## TASK TO CARRY OUT:
Below are the records. State how many of their lines contain "right", with nothing else.

[Per-instance keypoint data]
□ □ □

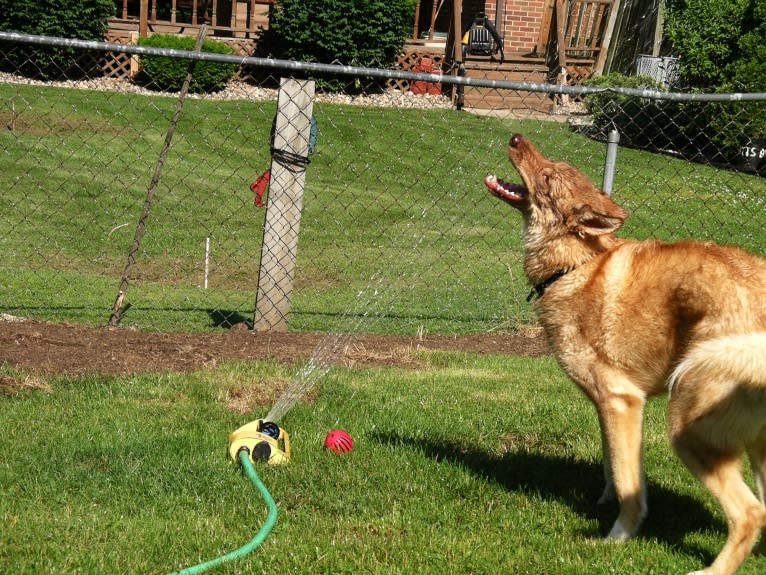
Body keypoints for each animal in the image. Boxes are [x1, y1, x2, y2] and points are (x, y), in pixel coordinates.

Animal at [486, 133, 766, 572]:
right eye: (553, 164)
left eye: (548, 177)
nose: (516, 138)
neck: (577, 266)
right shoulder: (607, 408)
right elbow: (610, 465)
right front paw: (603, 501)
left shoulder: (622, 401)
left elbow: (628, 484)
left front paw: (617, 537)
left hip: (686, 428)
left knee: (751, 513)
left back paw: (711, 569)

□ □ □

## ANSWER TO THE PROBLEM:
4